Their work has helped lower driving under the influence incidents over the past several months. The ship was averaging one DUI per week from August 2009, when the ship returned from deployment, to January 2010. Since then, Boxer has now gone more that 115 days without a DUI and more than 95 without an alcohol related incident, an achievement Brown attributes to the work of his assistants.

They have made DAPAs into a helpful asset, rather than someone you go see when you get in trouble, he said.

“We are trying to publicize all of the alcohol-free activities that are provided by MWR,” said HM1 Joshua Dominique, who serves as the training coordinator for the program.

They also wrote a command alcohol abuse instruction and are working on a command prevention plan, he said.

Dominique also acknowledged that the Navy instruction that states Sailors will be separated after their second DUI has made people more cautious about drinking and driving because now their careers are at stake.

Brown added that the Navy's “Right Spirit” campaign, which promotes abstinence from drinking, has also helped as has the “That Guy” campaign which shows the embarrassing reality of getting drunk.
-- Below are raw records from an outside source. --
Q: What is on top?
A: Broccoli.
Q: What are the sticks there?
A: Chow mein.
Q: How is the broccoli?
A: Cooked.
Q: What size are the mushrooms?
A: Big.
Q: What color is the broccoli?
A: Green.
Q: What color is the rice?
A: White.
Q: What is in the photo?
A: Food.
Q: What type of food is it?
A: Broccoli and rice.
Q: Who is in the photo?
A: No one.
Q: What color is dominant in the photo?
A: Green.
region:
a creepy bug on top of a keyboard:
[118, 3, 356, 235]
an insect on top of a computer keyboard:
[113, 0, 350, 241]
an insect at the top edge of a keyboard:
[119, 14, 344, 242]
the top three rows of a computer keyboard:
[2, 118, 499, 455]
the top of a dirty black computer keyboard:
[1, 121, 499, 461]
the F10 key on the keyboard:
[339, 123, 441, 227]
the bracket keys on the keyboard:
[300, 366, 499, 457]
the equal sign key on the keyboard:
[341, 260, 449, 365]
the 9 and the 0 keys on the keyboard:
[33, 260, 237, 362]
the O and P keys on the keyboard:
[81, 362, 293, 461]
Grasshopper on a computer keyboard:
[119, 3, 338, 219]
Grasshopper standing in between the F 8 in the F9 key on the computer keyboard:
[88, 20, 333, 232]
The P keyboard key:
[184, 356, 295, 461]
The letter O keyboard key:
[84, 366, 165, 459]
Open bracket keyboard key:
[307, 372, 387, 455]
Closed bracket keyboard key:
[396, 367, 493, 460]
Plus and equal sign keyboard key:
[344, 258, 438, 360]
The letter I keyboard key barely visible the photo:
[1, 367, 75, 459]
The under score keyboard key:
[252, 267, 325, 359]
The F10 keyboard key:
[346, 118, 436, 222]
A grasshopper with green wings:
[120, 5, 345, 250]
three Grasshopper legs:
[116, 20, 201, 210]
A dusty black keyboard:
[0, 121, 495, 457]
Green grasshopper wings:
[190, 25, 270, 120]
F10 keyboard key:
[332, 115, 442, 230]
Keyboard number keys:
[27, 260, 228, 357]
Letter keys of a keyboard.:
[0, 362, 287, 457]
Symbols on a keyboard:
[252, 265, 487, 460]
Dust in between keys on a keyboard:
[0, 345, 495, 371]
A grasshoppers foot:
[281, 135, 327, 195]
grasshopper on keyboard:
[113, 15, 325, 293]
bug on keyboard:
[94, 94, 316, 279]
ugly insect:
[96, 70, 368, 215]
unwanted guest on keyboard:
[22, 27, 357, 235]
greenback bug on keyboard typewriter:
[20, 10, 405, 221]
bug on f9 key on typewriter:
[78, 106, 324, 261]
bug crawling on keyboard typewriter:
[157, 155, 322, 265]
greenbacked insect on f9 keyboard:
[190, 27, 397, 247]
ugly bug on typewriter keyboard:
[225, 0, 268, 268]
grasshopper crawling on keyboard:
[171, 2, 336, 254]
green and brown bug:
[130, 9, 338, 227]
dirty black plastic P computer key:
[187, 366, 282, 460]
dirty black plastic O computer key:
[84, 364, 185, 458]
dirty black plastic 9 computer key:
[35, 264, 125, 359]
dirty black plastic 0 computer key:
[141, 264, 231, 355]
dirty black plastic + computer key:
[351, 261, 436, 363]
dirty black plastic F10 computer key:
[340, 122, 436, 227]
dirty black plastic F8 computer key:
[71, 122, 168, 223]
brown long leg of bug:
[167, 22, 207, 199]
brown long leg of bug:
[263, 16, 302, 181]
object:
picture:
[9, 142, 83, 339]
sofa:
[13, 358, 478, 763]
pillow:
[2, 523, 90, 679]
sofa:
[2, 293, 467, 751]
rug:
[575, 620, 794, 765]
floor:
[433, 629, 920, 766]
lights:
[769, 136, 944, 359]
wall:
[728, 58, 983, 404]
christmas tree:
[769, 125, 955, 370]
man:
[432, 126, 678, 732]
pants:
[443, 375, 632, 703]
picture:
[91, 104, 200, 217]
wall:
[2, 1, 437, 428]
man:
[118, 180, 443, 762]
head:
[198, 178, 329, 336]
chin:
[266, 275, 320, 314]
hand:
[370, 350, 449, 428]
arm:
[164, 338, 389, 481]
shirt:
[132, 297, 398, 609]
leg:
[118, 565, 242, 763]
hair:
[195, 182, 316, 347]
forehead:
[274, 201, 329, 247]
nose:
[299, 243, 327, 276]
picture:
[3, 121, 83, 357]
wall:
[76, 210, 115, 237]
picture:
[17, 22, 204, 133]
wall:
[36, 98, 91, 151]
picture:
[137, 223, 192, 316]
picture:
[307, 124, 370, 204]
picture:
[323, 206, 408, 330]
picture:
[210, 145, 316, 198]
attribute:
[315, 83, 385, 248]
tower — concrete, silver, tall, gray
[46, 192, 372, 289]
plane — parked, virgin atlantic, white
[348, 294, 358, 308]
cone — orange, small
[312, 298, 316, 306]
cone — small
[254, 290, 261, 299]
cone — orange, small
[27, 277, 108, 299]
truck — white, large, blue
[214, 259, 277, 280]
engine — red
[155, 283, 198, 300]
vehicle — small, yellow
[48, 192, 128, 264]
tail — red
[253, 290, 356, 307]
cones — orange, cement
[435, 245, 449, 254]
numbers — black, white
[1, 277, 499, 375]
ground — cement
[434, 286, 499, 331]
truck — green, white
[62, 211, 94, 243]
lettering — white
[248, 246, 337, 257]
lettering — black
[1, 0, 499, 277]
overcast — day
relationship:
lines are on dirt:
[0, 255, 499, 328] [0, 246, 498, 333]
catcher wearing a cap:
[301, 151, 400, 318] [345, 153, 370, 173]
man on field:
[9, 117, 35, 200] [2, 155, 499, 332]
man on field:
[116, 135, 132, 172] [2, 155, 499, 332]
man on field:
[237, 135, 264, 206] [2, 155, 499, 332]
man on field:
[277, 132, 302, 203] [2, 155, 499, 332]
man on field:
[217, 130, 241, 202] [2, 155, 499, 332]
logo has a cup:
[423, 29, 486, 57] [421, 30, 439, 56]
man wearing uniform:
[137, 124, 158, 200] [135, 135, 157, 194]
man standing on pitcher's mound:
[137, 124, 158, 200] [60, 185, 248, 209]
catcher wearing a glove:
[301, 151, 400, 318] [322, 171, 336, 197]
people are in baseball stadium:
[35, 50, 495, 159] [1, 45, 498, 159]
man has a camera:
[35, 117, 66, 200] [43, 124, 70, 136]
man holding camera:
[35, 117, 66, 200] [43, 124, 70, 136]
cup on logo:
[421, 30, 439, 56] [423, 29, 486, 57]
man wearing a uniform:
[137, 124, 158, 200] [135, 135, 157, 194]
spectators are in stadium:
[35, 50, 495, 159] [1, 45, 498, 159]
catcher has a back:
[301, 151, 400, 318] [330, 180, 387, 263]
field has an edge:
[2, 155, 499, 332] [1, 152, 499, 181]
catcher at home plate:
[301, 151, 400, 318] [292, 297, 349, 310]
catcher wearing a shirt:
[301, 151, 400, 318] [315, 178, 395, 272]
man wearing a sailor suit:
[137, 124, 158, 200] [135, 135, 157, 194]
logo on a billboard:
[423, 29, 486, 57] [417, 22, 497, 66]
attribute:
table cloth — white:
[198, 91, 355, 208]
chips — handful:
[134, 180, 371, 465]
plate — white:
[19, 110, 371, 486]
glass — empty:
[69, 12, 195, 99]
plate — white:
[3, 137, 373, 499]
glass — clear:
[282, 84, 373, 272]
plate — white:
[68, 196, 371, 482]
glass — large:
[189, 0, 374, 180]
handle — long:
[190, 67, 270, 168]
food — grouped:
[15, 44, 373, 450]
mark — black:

Brown and his team recently held and alchohol awareness fair on the ship’s pier to give information and options to Sailors interested in learning about alternatives to drinking. He is happy if even just one person is helped, he said. More events are also being planned including some with Mothers Against Drunk Driving and the California Highway Patrol.

He worries however, that incidents may increase again due to the increased work load and operations tempo as the ship prepares for certifications, inspections and deployment.

“You can't force people to make the right choices, but you can offer them training, options resources and tough love,” said Brown.

Courses like Prevent and Aware are offered to junior Sailors to help educate them and ADAMS for supervisors is offered to help teach more senior Sailors how to recognize problems and what they can do to help.

“Anyone can be an advocate and help others become aware of problems,” said Dominique.

There are also courses for those Sailors who wish to become DAPAs including ADAMS for facilitators, the DAPA course and the Prevention Specialist course.